» **SOURCE DOCUMENT**:

A Beginner’s Guide to DAOs
Decentralized Autonomous Organizations (DAOs) are the Web3 evolution of traditional company structures. In DAOs, groups of people from around the world are converging to build communities, work on projects, and get funded.
What Is a DAO?
DAOs are similar to collectives—members of the group come together to achieve a common goal while sharing ownership of the community and its wealth. Within these organizations, there are no CEOs or board meetings. There are no central authorities with unilateral power. The DAO leadership arises organically and where it’s needed.
Decision-making is managed via community governance, with tools such as voting or proposal systems. For example, actions involving a DAO’s treasury often must be approved by a community vote.
Most of the important actions of a DAO are publicly visible. DAOs use blockchain technology to create a trustless network of peer-to-peer smart contracts that exist on a blockchain. This helps DAOs automate business logic and keep their operations transparent.
DAO’s smart contracts, which often help determine how the group’s treasury and governance systems are managed, are deployed with the voted approval of the DAO. The rules of a DAO are therefore ingrained in the code on which it runs.
The Anatomy of a DAO: Tokens, Membership, and Communities
DAOs typically distribute an internally created token to community members based on participation, investments, and contributions. The members of a DAO who hold these tokens are able to vote on proposals submitted by other members of the community. Often, having more tokens gives you more weight in a vote.
In most DAOs, anyone can own the tokens. In some ways, owning DAO tokens equates to shares in a company; however, DAOs are usually much more accessible. The fact that a community has ownership in a DAO makes community members generally more invested in its success. Plus, as with anything on blockchain, your tokens are safe because you can always prove ownership and governance rights.
DAO tokenomics describes the manner in which its token is defined and distributed, and how it plays into the mechanics of its governance and its actions. If you have an interest in economics, you’ll have a lot of fun learning about the technology behind tokens.
Membership
So, how can you get involved in these new online communities? For many DAOs, you can get started in the community simply by joining their Discord server. DAOs like Index Coop allow anyone to join, though those who put more work towards the project will typically be rewarded with more governance tokens.

» **WHAT YOU WILL DO**:
1 – According to the DAO guide above, why are the rules of a DAO ingrained in the code it runs on? Answer in one to three sentences.
2 – Answer these from the DAO guide above:
(a) What tools does the guide name for managing decision-making in a DAO?
(b) On what basis do DAOs typically distribute their internally created token to community members?
(c) For many DAOs, what simple step lets you get started in the community?

» **DATASET EXCERPT**:

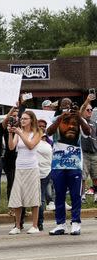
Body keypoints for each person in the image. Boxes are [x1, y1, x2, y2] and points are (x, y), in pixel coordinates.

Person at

» **TASK-BY-TASK SOLUTIONS**:
1 – A DAO's smart contracts often help determine how its treasury and governance systems are managed. Those contracts are deployed only with the DAO's voted approval, so the group's rules live in that code.

2 –
(a) Voting or proposal systems.
(b) Participation, investments, and contributions.
(c) Joining their Discord server.